The School of Philanthropy at Indiana University recently published the findings of a survey they conducted with more than 3000 churches. How did the Great Recession impact churches and how have congregations responded? Here are some key findings.
- U.S.congregations are generally improving financially. However, those with older attendees and those whose clergy are uninformed about congregational giving are experiencing the greatest challenges.
- Despite overall positive trends in fundraising receipts, pledges, and budgeting in 2011, the majority of congregations’ revenues have not kept pace with inflation in recent years.
- Changes in average congregational gift size and the number of donors are the main drivers of fundraising success.
- Congregations are increasing their budgets in the areas of missions and revenue-generating activity.
- Congregations have more work to do in the area of educating congregations on financial planning and charitable giving.
- The majority of congregations employ some type of electronic giving.
Are these findings consistent with what has happened at your church? If you have been successful in one of these areas, to what would attribute your success?
At my church, we weathered the Great Recession well, not that any one of us can take any credit. I do, however, believe that maintaining adequate cash reserves before the recession hit was one critical reason we were able to stay focused on our mission and vision. And by being transparent and letting our congregation know that we would live on what was given, we were able to build trust in a time of uncertainty.
What did your church or ministry do that helped it get through the Great Recession?
Seemingly, we can’t go anywhere without hearing about the looming “fiscal cliff” and various potential consequences of what may happen if Congress doesn’t act. Plus, we don’t know exactly what may come out of last-minute negotiations. So how is this situation impacting donors and their decision to give?

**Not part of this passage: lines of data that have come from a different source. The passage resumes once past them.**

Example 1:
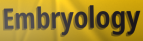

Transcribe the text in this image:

Embryology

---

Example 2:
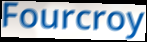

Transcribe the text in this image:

Fourcroy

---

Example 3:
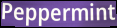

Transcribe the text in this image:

Peppermint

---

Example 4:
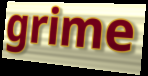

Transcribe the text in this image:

grime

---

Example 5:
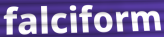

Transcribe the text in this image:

falciform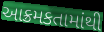
આક્રમકતામાંથીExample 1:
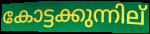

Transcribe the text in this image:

കോട്ടക്കുന്നില്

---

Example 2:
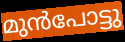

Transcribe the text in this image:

മുൻപോട്ടു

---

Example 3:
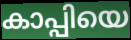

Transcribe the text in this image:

According to the Wall Street Journal, many wealthy Americans have begun to give to donor-advised funds (DAF) at record rates, starting in the third quarter of 2012, to avoid potential increased taxes. By using a DAF, a donor receives the tax deduction at the time of the contribution but can decide how to distribute the funds to qualified nonprofits at a later date. What has been reported is that many wealthy donors may wait until 2013 to distribute donated funds. This may mean greater income coming in the final weeks of 2012 or during 2013 than in prior years. Some evangelical nonprofits have reported seeing bigger gifts than last year.

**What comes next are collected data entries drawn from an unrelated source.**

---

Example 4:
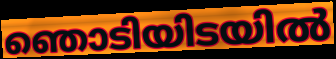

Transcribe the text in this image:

ഞൊടിയിടയിൽ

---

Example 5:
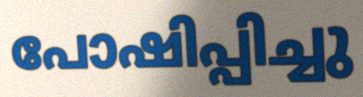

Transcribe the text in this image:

പോഷിപ്പിച്ചുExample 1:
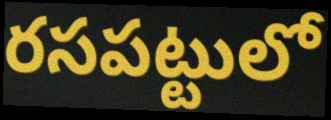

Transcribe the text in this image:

రసపట్టులో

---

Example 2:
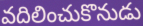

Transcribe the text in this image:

వదిలించుకొనుడు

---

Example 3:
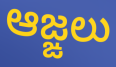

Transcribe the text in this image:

ఆజ్ఙలు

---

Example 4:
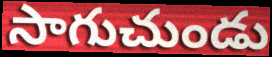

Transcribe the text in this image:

సాగుచుండు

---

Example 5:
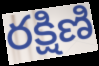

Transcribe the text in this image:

రక్షిణిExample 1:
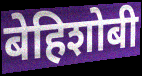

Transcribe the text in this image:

बेहिशोबी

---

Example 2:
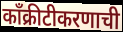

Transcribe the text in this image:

काँक्रीटीकरणाची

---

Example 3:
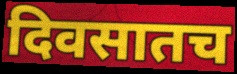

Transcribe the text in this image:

दिवसातच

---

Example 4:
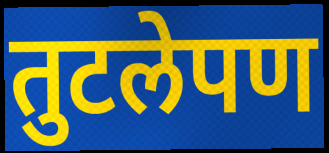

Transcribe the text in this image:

तुटलेपण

On the other hand, for many other Americans, the uncertainty is causing fear. Many individuals are afraid to make any move, so they are holding on to what they have and feeling paralyzed by the uncertainty. This, along with continued concern over the growth in the economy, has led many Americans to be cautious with expenditures and giving.
According to a poll conducted by the United Way Worldwide, without charitable tax incentives, 30% of Americans would reduce their charitable donations.

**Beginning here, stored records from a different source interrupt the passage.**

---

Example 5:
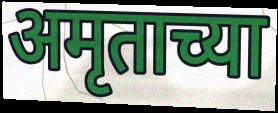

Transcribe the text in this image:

अमृताच्याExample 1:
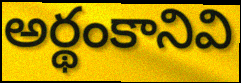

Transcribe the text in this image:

అర్థంకానివి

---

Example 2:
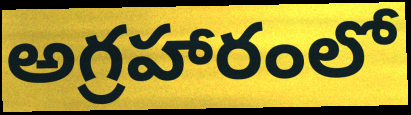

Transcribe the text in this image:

అగ్రహారంలో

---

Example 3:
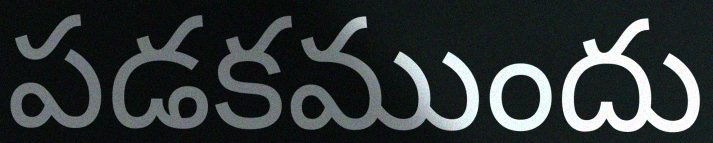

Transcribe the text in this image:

పడకముందు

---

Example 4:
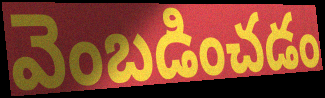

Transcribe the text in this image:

వెంబడించడం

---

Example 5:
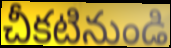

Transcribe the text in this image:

చీకటినుండిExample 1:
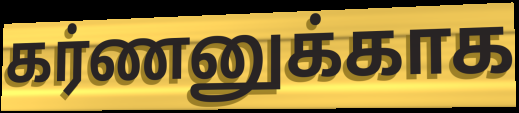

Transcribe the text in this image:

கர்ணனுக்காக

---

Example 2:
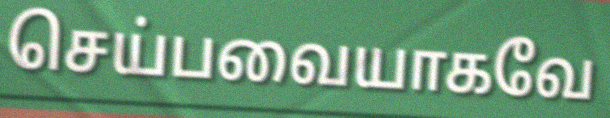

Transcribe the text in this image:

செய்பவையாகவே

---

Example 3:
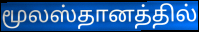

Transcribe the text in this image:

மூலஸ்தானத்தில்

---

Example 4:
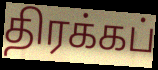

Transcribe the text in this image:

திரக்கப்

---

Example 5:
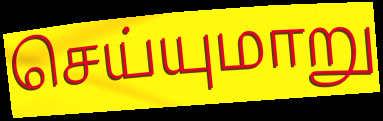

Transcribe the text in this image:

செய்யுமாறுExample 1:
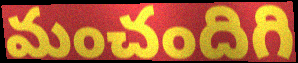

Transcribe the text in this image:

మంచందిగి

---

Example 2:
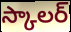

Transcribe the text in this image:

స్కాలర్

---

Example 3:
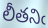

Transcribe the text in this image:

లీతనిఁ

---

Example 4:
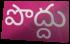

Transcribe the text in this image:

పొద్దు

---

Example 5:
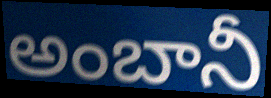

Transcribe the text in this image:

అంబానీ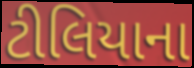
ટીલિયાનાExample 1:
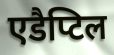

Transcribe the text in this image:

एडैप्टिल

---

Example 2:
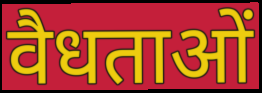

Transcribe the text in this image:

वैधताओं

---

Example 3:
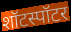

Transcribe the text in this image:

शॉटस्पॉटर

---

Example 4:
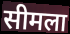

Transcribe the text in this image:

So what are you seeing at your ministry? Have you seen an increase in donations? Are stock donations up? Are some of your faithful year-end donors staying on the sidelines?
According to GuideStar’s recent survey of nonprofits, for the first 9 months of 2012, 34% of nonprofits reported an increase in donations while 37% reported a decline. These mixed results are attributed to the lasting effects of the Great Recession and slow economic recovery.
The major cause cited by 77% for the decline in donations was smaller gifts from individuals when compared to previous years. The other major cause was fewer individual gifts.
In addition, 30% expected year-end giving to be higher than last year while 29% expected giving to be lower.
Surprisingly, 42% of nonprofits were planning on increasing their 2013 operating budget when compared to 2012. 32% will keep budgets the same and 24% will reduce their budget.
How are you and your ministry viewing 2013? Are you planning for an increase in donations? Planning for things to be about the same or lower? With so much in economic uncertainty right now, cautious and prudent planning for 2013 seems appropriate.
Grateful we can trust God for the just the right amount of resources we need.